Two roads diverged . . .

Today, I unfriended an old acquaintance on Facebook (where my remaining “friends” list, I can now report, may conveniently be counted on the digits of one normal human appendage.)  I found myself unexpectedly moved to melancholy by this simple action.

It’s not that I can claim to miss this person.  She and I have been almost completely out of touch for approximately ten years, and I rarely think of her.  We were friends for a couple of years as teenagers, when we shared many similar sentiments and interests, as well as the general feeling of awkward individuality that accompanies being a gifted adolescent.  Despite living three hours apart, we would spend weeks together in the summer playing Celtic music, walking through the fields, and laughing at dorky jokes. However, as time went on our similarities dwindled.  While I was digging deep into my last year of homeschooling before starting early at university, she was going on to public high school, mingling with crowds of new friends and pursuing an exceptionally active, confident, and successful lifestyle.  While I was holed up in my room reading Flaubert, she was being admitted to the National Honor Society.  We argued a few times, fell out of touch, and forgot each other.

When I met up with her briefly in early 2011, at her invitation, I was uncomfortably reminded of both our similarities and our differences.  I still found that we shared a lot in common.  We spent a lovely weekend together and spoke as comfortably as we once had, which given my social difficulties, is fairly astonishing.  Our shared sentiments and interests haven’t really changed that much.  However, while I still inhabit my scared, gawky alienation like a moth-eaten sweater, she has blossomed into something new.  She has a huge circle of friends about whom, I got the impression, she genuinely cares; she’s pursuing her dream career as a stage actor while rising at 3 AM to pay her bills with bakery wages; any time she wants, she can dress up, drive into the city, and feel completely comfortable having a sophisticated dinner.  Alone.  In public.  If I could think of a stronger word than “unfathomable,” I would use it here.  I felt like prostrating myself and begging, “Take me to your leader, O most enlightened alien being.”

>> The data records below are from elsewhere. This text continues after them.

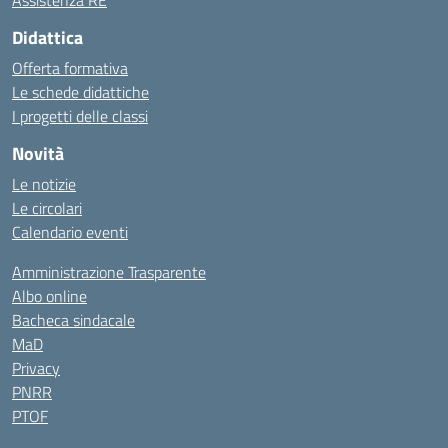
Assistenza RE
Didattica
Offerta formativa
Le schede didattiche
I progetti delle classi
Novità
Le notizie
Le circolari
Calendario eventi
Amministrazione Trasparente
Albo online
Bacheca sindacale
MaD
Privacy
PNRR
PTOF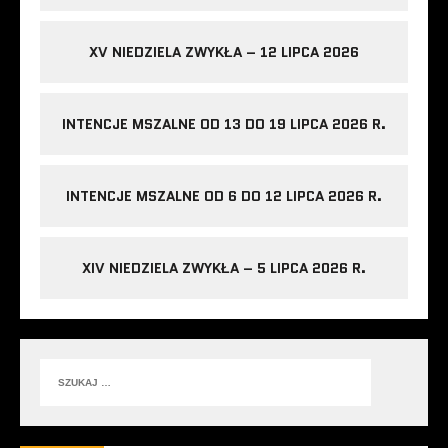
XV NIEDZIELA ZWYKŁA – 12 LIPCA 2026
INTENCJE MSZALNE OD 13 DO 19 LIPCA 2026 R.
INTENCJE MSZALNE OD 6 DO 12 LIPCA 2026 R.
XIV NIEDZIELA ZWYKŁA – 5 LIPCA 2026 R.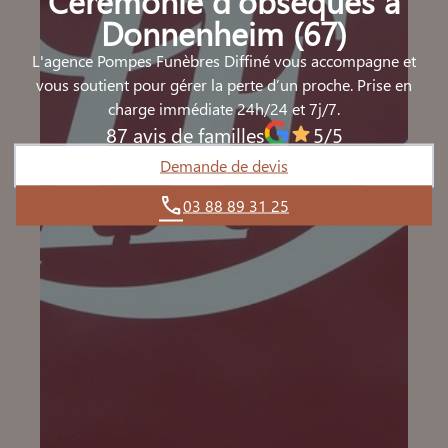
Cérémonie d’obsèques à
Donnenheim (67)
L'agence Pompes Funèbres Diffiné vous accompagne et
vous soutient pour gérer la perte d’un proche. Prise en
charge immédiate 24h/24 et 7j/7.
87 avis de familles
5/5
Demande de devis
03 88 89 31 25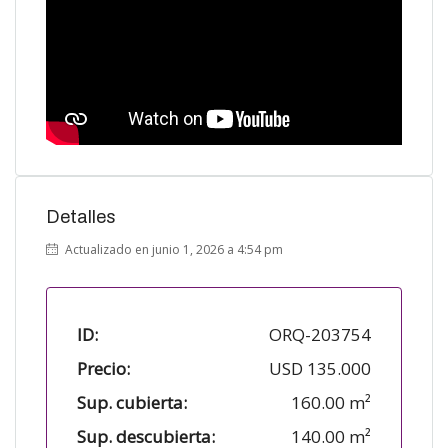
Detalles
Actualizado en junio 1, 2026 a 4:54 pm
ID:
ORQ-203754
Precio:
USD 135.000
Sup. cubierta:
160.00 m²
Sup. descubierta:
140.00 m²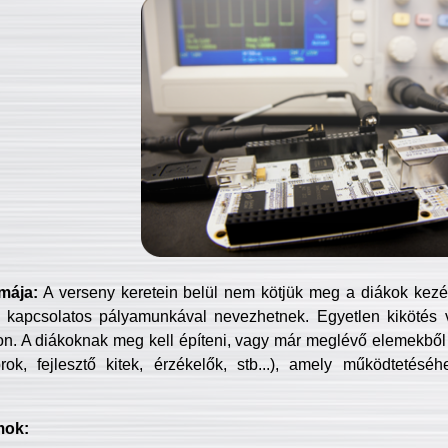
mája:
A verseny keretein belül nem kötjük meg a diákok kezét 
 kapcsolatos pályamunkával nevezhetnek. Egyetlen kikötés 
jon. A diákoknak meg kell építeni, vagy már meglévő elemekből ö
ok, fejlesztő kitek, érzékelők, stb...), amely működtetésé
mok: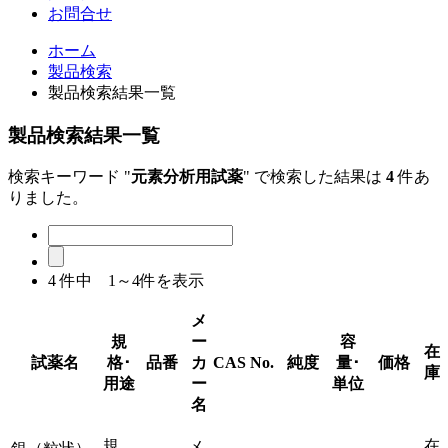
お問合せ
ホーム
製品検索
製品検索結果一覧
製品検索結果一覧
検索キーワード "
元素分析用試薬
" で検索した結果は
4
件あ
りました。
4
件中 1～4件を表示
メ
規
ー
容
在
試薬名
格･
品番
カ
CAS No.
純度
量･
価格
庫
用途
ー
単位
名
規
在
メ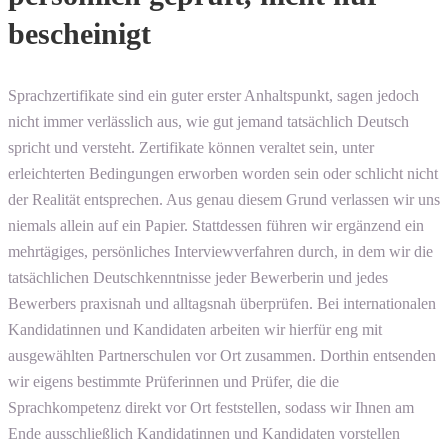
bescheinigt
Sprachzertifikate sind ein guter erster Anhaltspunkt, sagen jedoch
nicht immer verlässlich aus, wie gut jemand tatsächlich Deutsch
spricht und versteht. Zertifikate können veraltet sein, unter
erleichterten Bedingungen erworben worden sein oder schlicht nicht
der Realität entsprechen. Aus genau diesem Grund verlassen wir uns
niemals allein auf ein Papier. Stattdessen führen wir ergänzend ein
mehrtägiges, persönliches Interviewverfahren durch, in dem wir die
tatsächlichen Deutschkenntnisse jeder Bewerberin und jedes
Bewerbers praxisnah und alltagsnah überprüfen. Bei internationalen
Kandidatinnen und Kandidaten arbeiten wir hierfür eng mit
ausgewählten Partnerschulen vor Ort zusammen. Dorthin entsenden
wir eigens bestimmte Prüferinnen und Prüfer, die die
Sprachkompetenz direkt vor Ort feststellen, sodass wir Ihnen am
Ende ausschließlich Kandidatinnen und Kandidaten vorstellen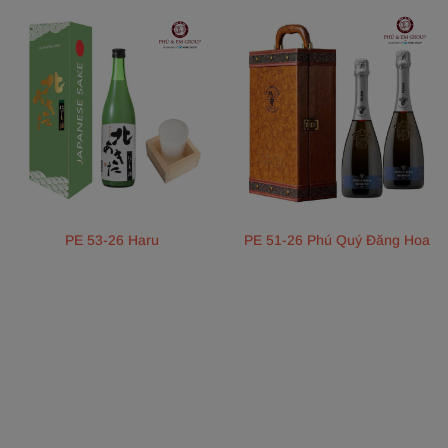
PE 53-26 Haru
PE 51-26 Phú Quý Đăng Hoa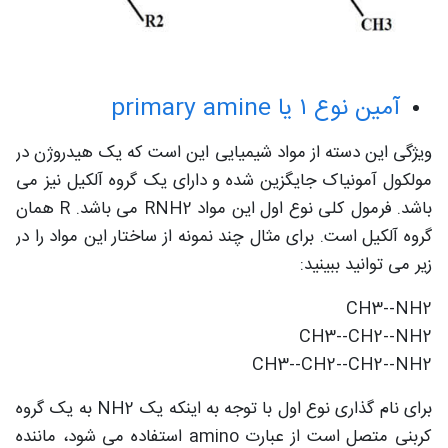
آمین نوع ۱ یا primary amine
ویژگی این دسته از مواد شیمیایی این است که یک هیدروژن در
مولکول آمونیاک جایگزین شده و دارای یک گروه آلکیل نیز می
باشد. فرمول کلی نوع اول این مواد RNH2 می باشد. R همان
گروه آلکیل است. برای مثال چند نمونه از ساختار این مواد را در
زیر می توانید ببینید:
CH3--NH2
CH3--CH2--NH2
CH3--CH2--CH2--NH2
برای نام گذاری نوع اول با توجه به اینکه یک NH2 به یک گروه
کربنی متصل است از عبارت amino استفاده می شود، ماننده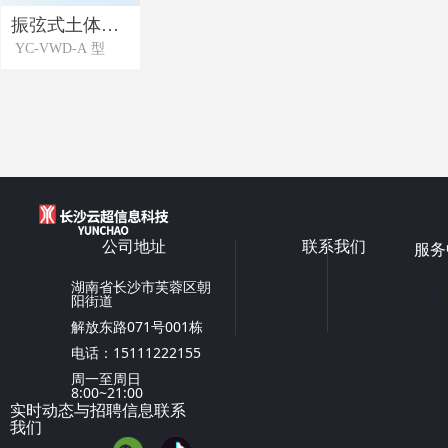
振弦式土体沉
YC-VWD-A 型
降计
公司地址
联系我们
服务
湖南省长沙市芙蓉区朝
阳街道
解放东路071号001栋
电话：15111222155
周一至周日
8:00~21:00
实时动态与招聘信息联系
我们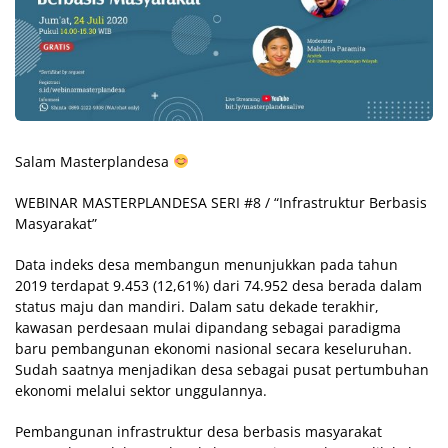
Salam Masterplandesa
WEBINAR MASTERPLANDESA SERI #8 / “Infrastruktur Berbasis
Masyarakat”
Data indeks desa membangun menunjukkan pada tahun
2019 terdapat 9.453 (12,61%) dari 74.952 desa berada dalam
status maju dan mandiri. Dalam satu dekade terakhir,
kawasan perdesaan mulai dipandang sebagai paradigma
baru pembangunan ekonomi nasional secara keseluruhan.
Sudah saatnya menjadikan desa sebagai pusat pertumbuhan
ekonomi melalui sektor unggulannya.
Pembangunan infrastruktur desa berbasis masyarakat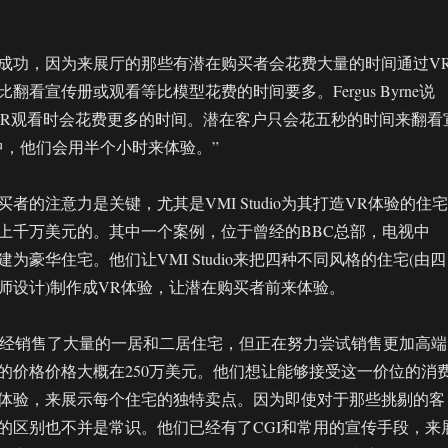
成功，因为来展厅的那些有潜在购买者会花费大量的时间通过V
翻看宣传册或观看等比模型花费的时间要多。Fergus Byrne说
VR观看时会花费更多的时间。潜在客户只会花五秒的时间来翻看
中，他们会用半个小时来体验。”
者的注意力是关键，尤其是VMI Studio为其打造VR体验的住宅
上千万美元的。其中一个案例，位于曾经的BBC总部，电视中
为豪华住宅。他们让VMI Studio来把四种不同风格的住宅(由四
师设计)制作成VR体验，让潜在购买者前来体验。
他们已经销售了大量的一居和二居住宅，但正在努力尝试销售更加高端
的价格价格大概在250万美元。他们想让能够接受这一价位的消
体验，来展示每个住宅的独特卖点。因为即使对于那些挑剔的客
的区别也不并是常识。他们已经有了CGI和常用的宣传手段，来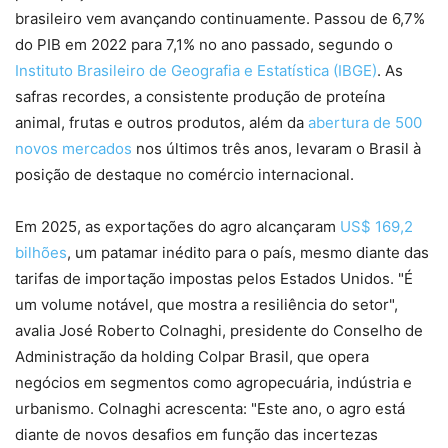
brasileiro vem avançando continuamente. Passou de 6,7%
do PIB em 2022 para 7,1% no ano passado, segundo o
Instituto Brasileiro de Geografia e Estatística (IBGE)
. As
safras recordes, a consistente produção de proteína
animal, frutas e outros produtos, além da
abertura de 500
novos mercados
nos últimos três anos, levaram o Brasil à
posição de destaque no comércio internacional.
Em 2025, as exportações do agro alcançaram
US$ 169,2
bilhões
, um patamar inédito para o país, mesmo diante das
tarifas de importação impostas pelos Estados Unidos. "É
um volume notável, que mostra a resiliência do setor",
avalia José Roberto Colnaghi, presidente do Conselho de
Administração da holding Colpar Brasil, que opera
negócios em segmentos como agropecuária, indústria e
urbanismo. Colnaghi acrescenta: "Este ano, o agro está
diante de novos desafios em função das incertezas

Seriously, though, I have to admit, it hurts just a little to see someone with whom I once identified now seem so unreachably distant that it’s like she’s on another plane of existence.  It makes me question my own decisions, but it also makes me resentful because I wonder how much choice I ever had.  I know deep down that I could never have done what she did: excel in high school, make so many genuine friends, work to pay my way.  She’s earned everything she has, and I don’t begrudge her that, really.  But the truth is that I’ve had to work just as hard for a lot of things people like her get for free– things like basic social skills and feeling comfortable in a workplace.  Realistically, we don’t all get the same payout for our efforts.  I already knew that.  That’s why characteristics like mine are considered disabling.  Still.  It’s a bitter pill to swallow.

For the record, I did not unfriend this young lady out of spite or resentment.  I took her off my list because we simply don’t speak anymore– we haven’t since our visit last year.  It was a simple act of tidying up, which is why it surprised me to be reminded so acutely of how the last ten years have felt to me: like standing on the shore watching the tall ships sail away, and disappear.